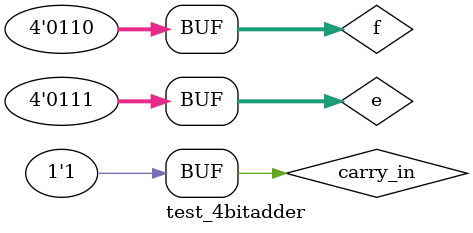
<source format=v>
`timescale 1ns / 1ps


module test_4bitadder;

	// Inputs
	reg [3:0] e;
	reg [3:0] f;
	reg carry_in;

	// Outputs
	wire [3:0] sum;
	wire carry_out;

	// Instantiate the Unit Under Test (UUT)
	fourbitadder uut (
		.e(e), 
		.f(f), 
		.carry_in(carry_in), 
		.sum(sum), 
		.carry_out(carry_out)
	);

	initial begin
		// Initialize Inputs
		e = 7;
		f = 6;
		carry_in = 1;

		// Wait 100 ns for global reset to finish
		#100;
        
		// Add stimulus here

	end
      
endmodule


</source>
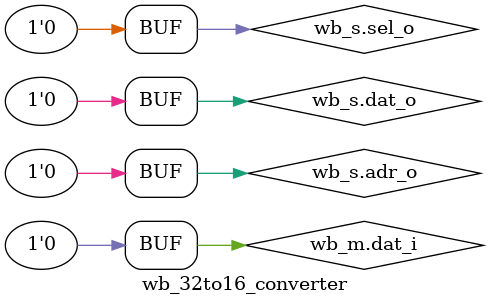
<source format=sv>
module wb_32to16_converter (
    wb_if.master32 wb_m,   // 32-bit master interface
    wb_if.slave16  wb_s    // 16-bit slave interface
);

    // ---- ADDRESS AND CONTROL SIGNALS ----
    assign wb_s.adr_o = {wb_m.adr_o[31:2], 1'b0}; // Word-aligned address
    assign wb_s.we_o  = wb_m.we_o;
    assign wb_s.cyc_o = wb_m.cyc_o;
    assign wb_s.stb_o = wb_m.stb_o && (|wb_m.sel_o);

    // ---- HALF-WORD SELECTION LOGIC ----
    always_comb begin
        wb_s.sel_o = 2'b00;
        case (wb_m.adr_o[1])
            1'b0: wb_s.sel_o = wb_m.sel_o[1:0];  // Lower half-word
            1'b1: wb_s.sel_o = wb_m.sel_o[3:2];  // Upper half-word
        endcase
    end

    // ---- DATA WRITE PATH (32-bit → 16-bit) ----
    always_comb begin
        wb_s.dat_o = 16'b0;
        case (wb_m.adr_o[1])
            1'b0: wb_s.dat_o = wb_m.dat_o[15:0];   // Lower half-word
            1'b1: wb_s.dat_o = wb_m.dat_o[31:16];  // Upper half-word
        endcase
    end

    // ---- DATA READ PATH (16-bit → 32-bit) ----
    always_comb begin
        wb_m.dat_i = 32'b0;
        case (wb_m.adr_o[1])
            1'b0: wb_m.dat_i = {16'b0, wb_s.dat_i};  // Lower half-word
            1'b1: wb_m.dat_i = {wb_s.dat_i, 16'b0};  // Upper half-word
        endcase
    end

    // ---- RESPONSE SIGNALS ----
    assign wb_m.ack_i = wb_s.ack_i;
    assign wb_m.err_i = wb_s.err_i;
    assign wb_m.rty_i = wb_s.rty_i;

endmodule

</source>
......
Output the line containing "wb_m.dat_i = 32'b0;" together with all later lines of the entries, exactly as written, through the final line.

• _SOLUTION TO THIS EXERCISE_
        wb_m.dat_i = 32'b0;
        case (wb_m.adr_o[1])
            1'b0: wb_m.dat_i = {16'b0, wb_s.dat_i};  // Lower half-word
            1'b1: wb_m.dat_i = {wb_s.dat_i, 16'b0};  // Upper half-word
        endcase
    end

    // ---- RESPONSE SIGNALS ----
    assign wb_m.ack_i = wb_s.ack_i;
    assign wb_m.err_i = wb_s.err_i;
    assign wb_m.rty_i = wb_s.rty_i;

endmodule

</source>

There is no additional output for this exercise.